21 consecutive PVDO patients treated with TIDF with AIBG at a single institution between March 2014 and January 2017 with minimum of 2 years follow-up were retrospectively enrolled. Clinical and radiographic data were collected for all patients with thoracic or lumbar spine infections and who presented with neurologic deficit, spine instability, or intractable pain, and whose pathogens had not been identified or whose response to antibiotics had failed. Patients with tuberculosis bacilli infection and post-spinal operation infections were excluded. The study was approved by the institutional review board (CRMH IRB No. 201801075B0).
From the medical record, demographic data, diagnosis, affected levels, placement of screws, imaging results, laboratory data, duration of antibiotic treatment, neurologic status, and functional outcomes were collected. All patients wore Taylor braces for at least 3 months after surgery. Patients were followed-up at two weeks, and then one, three, and six months, then annually until at least 2 years.
Choice of parenteral antibiotics was based opinion of an infectious disease specialist and culture results. Because some patients initially receiving conservative treatment, antibiotic treatment of some patients began prior to their operations. Serial C-reactive protein (CRP) levels were collected. The normal range of CRP is below 5.0 mg/L. The duration of treatment using parenteral antibiotics was determined based on clinical symptoms and lab parameters. If the patient’s CRP declined to below 25 mg/L and they were afebrile without any signs of infection, we discharged the patient on oral antibiotics. All patients were prescribed oral antibiotics for 2 ~ 3 months after discharge.
The clinical outcomes assessed were VAS for back pain and the American Spinal Injury Association (ASIA) impairment scale for neurological status. In addition, local kyphotic angles of the superior and inferior endplates of the affected levels were measured on standing XR before and after surgery and at final follow-up. Fusion was assessed by two of our authors who didn’t participate in the surgery on the final follow up x-ray and defined as continuous trabeculae bridging across the interface of the treated segments, whereas the presence of any radiolucent interruption at the treated segments was defined as pseudarthrosis. Functional outcomes were evaluated using the Kirkaldy-Willis classification [23]. Finally, CRP levels and duration of antibiotic administration in the AIBG patients was compared to a control group[5, 11] from a cohort of 28 patients receiving an identical TIDF procedure with the same indications but without AIBG.
Statistical analysis
Differences between the “non-antibiotic-impregnated control group” and the “antibiotic-impregnated group” were compared using the Mann-Whitney U test. All statistical operations were performed using SPSS version 22.0 (IBM, Armonk, NY, USA). A p-value < 0.05 was considered significant.

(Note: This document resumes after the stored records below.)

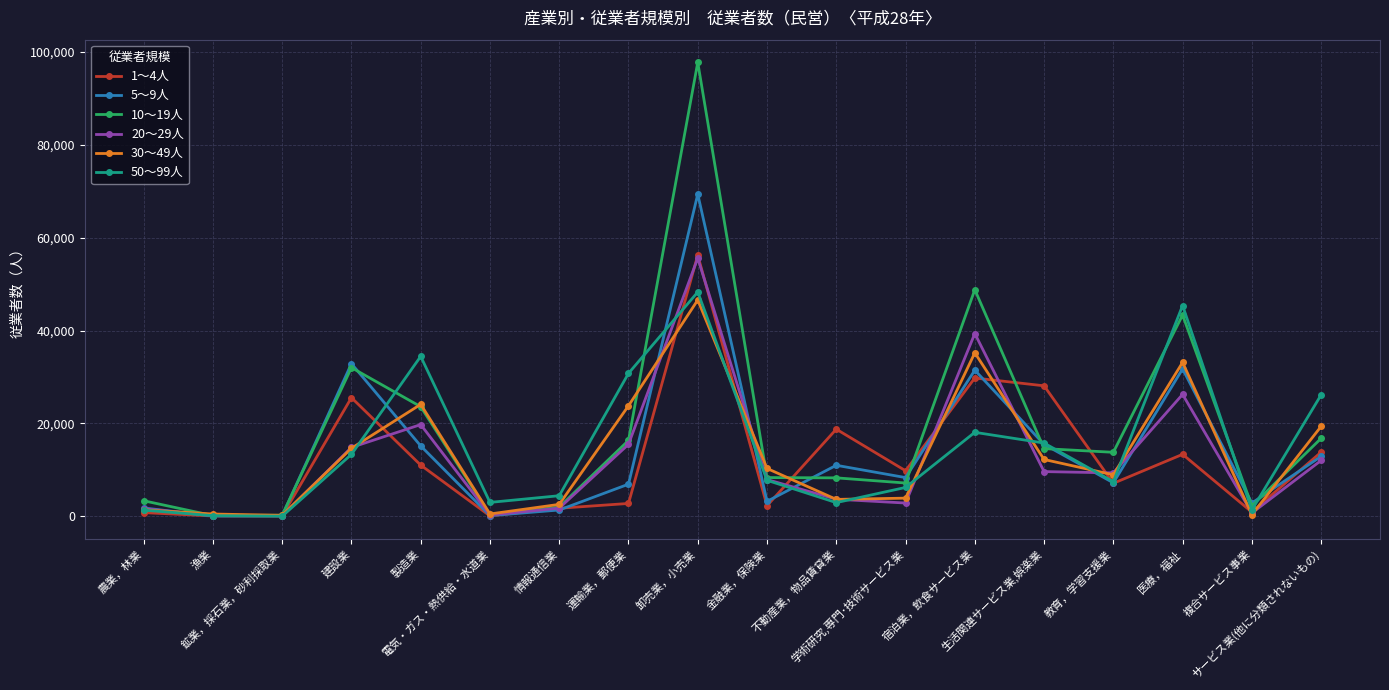

What is the label of the 18th point from the left?

サービス業(他に分類されないもの)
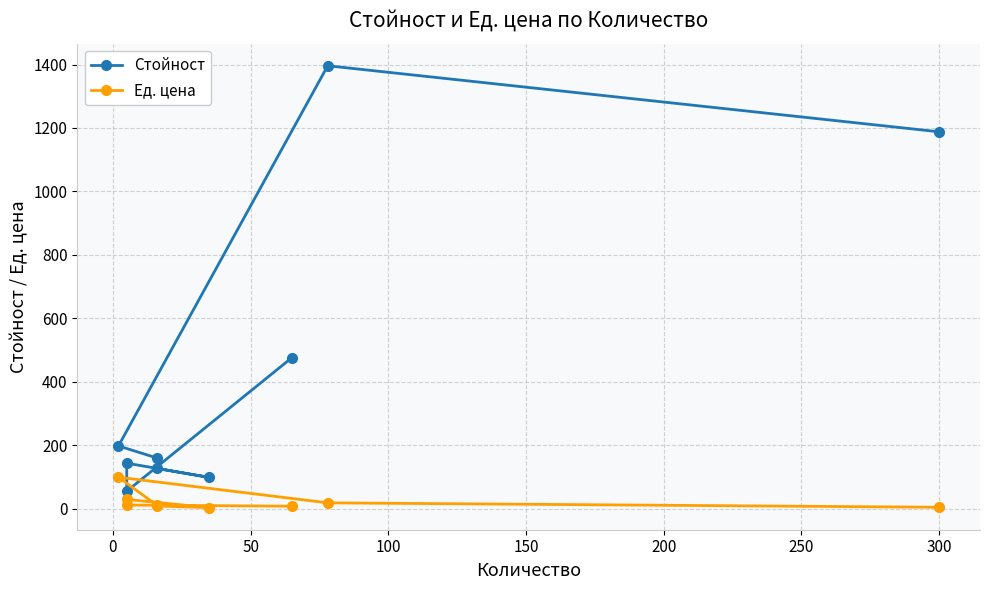

What is the difference between the maximum and minimum values in the Ед. цена series?

95.9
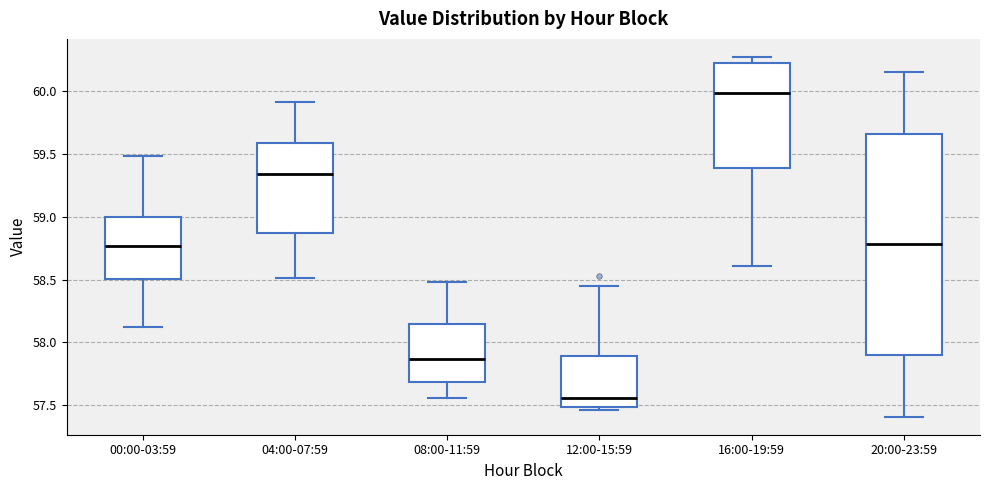

Which box's median line is the highest?

16:00-19:59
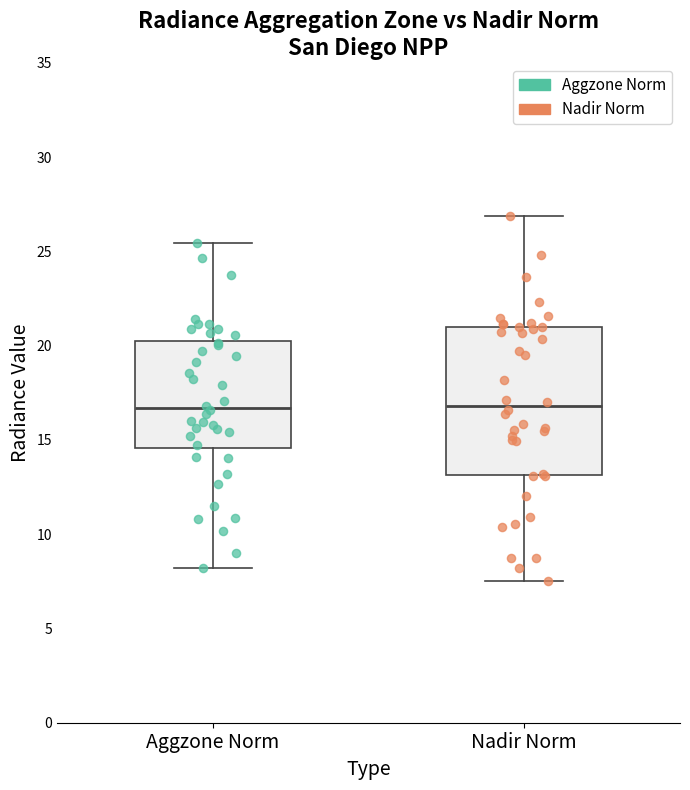

Where does the median line of the box for Aggzone Norm sit on the y-axis? The values are not printed on the chart, so give them approximately, as read against the axis.

16.5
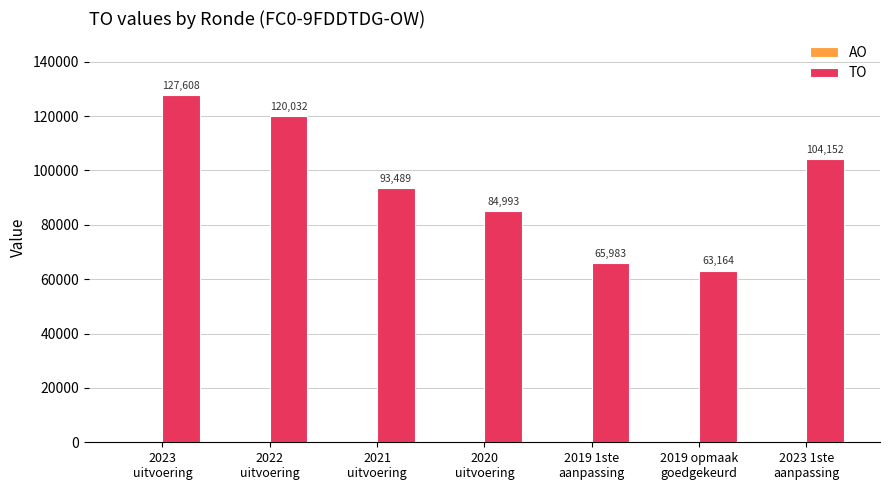

What is the smallest value displayed?

63164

Operative procedures technique note
A modified transforaminal lumbar interbody fusion (TLIF) surgical approach was performed. This single posterior approach included debridement, fusion, and pedicle screw instrumentation. A midline open approach was used keeping the posterior elements of the spine as intact as possible. The paraspinal muscles were detached subperiosteally. Unilateral facetectomy and limited laminotomy were performed (Fig. 1A), followed by radical debridement to remove abscess, infected disc material, endplates, and sequestrum from the intervertebral space by curved curettes and disc roungeurs. (Fig. 1B). The site of entry was determined based on the expected extend of debridement necessary based on symptom severity, radiographs, CT, and MRI. Posterior stability was maintained by preserving the spinous processes, supraspinous ligaments, and the contralateral facet joint if possible.
Tissue samples were analyzed for aerobic, anaerobic, tuberculous bacilli, and fungi. Residual tissue was sent for histopathologic examination. If iliac autograft was not sufficient to fill the residual bone defect after debridement, allograft was added to the autograft (Fig. 3D).
Graft was mixed with antibiotics based on the results of pre-operative cultures if available. If no culture result was available, vancomycin 2 g plus gentamicin 80 mg was added to ensure both gram-positive and gram-negative coverage. After radical debridement, the resulting void was packed with AIBG as solidly as possible (Fig. 1C). Sites of fixation were based on bone quality and clinical condition. Pedicle screws were inserted into segments with sufficient bone mass to secure the screw and far enough away from the destroyed areas of bone to avoid recurrence of infection.